Padhu Seshaiyer honored with Council on Undergraduate Research Inclusivity Award

headshot of a man with glasses
Padmanabhan Seshaiyer. Photo by Creative Services

George Mason University’s Padmanabhan Seshaiyer was recently named the winner of the 2022 Inclusivity Award presented by the Mathematics and Computer Sciences Division of the Council on Undergraduate Research (CUR).

Seshaiyer, a professor of mathematics within the College of Science, called the recognition of his efforts to achieve greater inclusion in STEM “very satisfying.”

“This award helps to recognize my commitment to continuously drive forward and practicing positive change across all teams and organizations I work with, bringing inclusion to the next level for ourselves and the students we serve,” he said. “I am happy that I am able to continue to create inclusive and equitable opportunities that help to contribute to both Mason's inclusive mission and purpose as well as the broader Mathematics and Computer Science Community.”

The Inclusivity Award is bestowed annually to a member who has shown excellence and sustainable work to broaden access to mathematics and/or computer science, with a focus on implementation of real-world research projects for undergraduate students, according to the CUR website. A desirable contribution would be one that influences the community in a significant and positive way on a national scale, or has the potential do so, especially engaging a wider audience, similar to the National Science Foundation’s broader impacts.

“Dr. Seshaiyer is such a distinguished researcher and an outstanding scholar,” said Haseeb A. Kazi, the chair of the CUR’s mathematics and computer science division. “We are so very much proud and fortunate to have him as a worthy colleague in our division!”

Seshaiyer has long worked to promote inclusion efforts in STEM that create safe environments where students and faculty can contribute diverse perspectives.

His Project MOST (Mason Outreach in STEM for Teachers) helped establish a new generation of K-12 teacher leaders who help disseminate best practices in integrated STEM education to improve student learning. The program educates teacher participants about the learning characteristics of underrepresented populations, awareness of cultural differences, understanding of students with multiple learning styles, and the use of equitable and non-biased assessments. It also has helped teachers to recognize their own biases, enlightening them about local communities, and recognizing how talents appear in various cultures. Project MOST also helped create an inclusive STEM curriculum to provide effective pedagogical and instructional approaches through culturally responsive teaching, learning materials, STEM-lab activities to support the learning by doing, performance-based assessments that are both formative and summative.
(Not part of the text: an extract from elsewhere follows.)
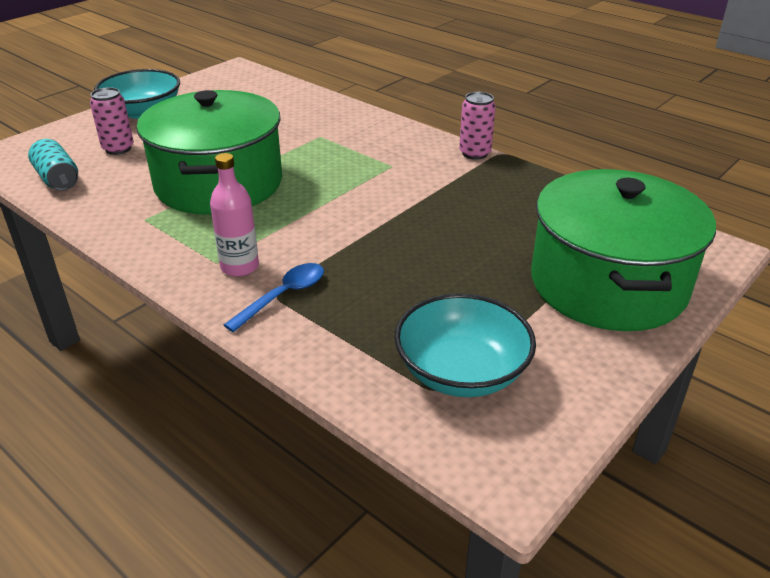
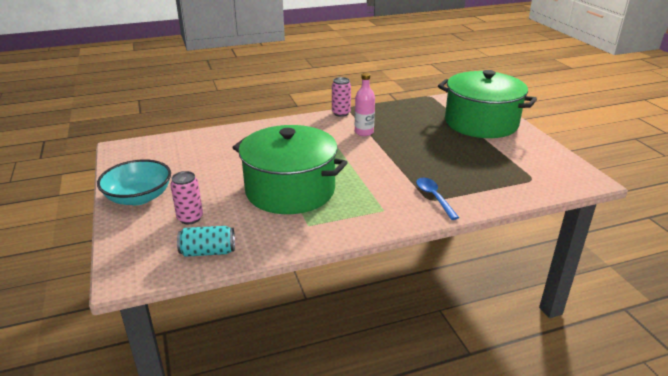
camera: 60 degrees left, 5 degrees down
(240, 267) = (395, 204): pink bottle -> pink bottle (364, 132)
(461, 372) = (522, 170): turquoise bowl -> none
“This helps to increase innovation, productivity, higher likelihood of STEM success, which in turn helps to promote economic growth and STEM competitiveness,” Seshaiyer said. “While the number of people from under-represented groups in the STEM workforce has grown over the past decade, I strongly believe that STEM programs that are designed to be inclusive will help with much faster increases that are greatly needed for the STEM workforce to be representative of the U.S. population in the next decade.”

Fernando Miralles-Wilhelm, the dean of the College of Science, lauded Seshaiyer for his efforts.

“The work of promoting social justice is not easy,” said Miralles-Wilhelm, “yet it is vitally important and we appreciate Padhu for his efforts to establish a number of the college’s access, justice, equity, diversity and inclusion-focused outreach efforts.”

The Mathematics and Computer Sciences Division of the Council on Undergraduate Research supports research in mathematics, computer science, and associated disciplines of informatics, cybersecurity, data science, statistics and actuarial science.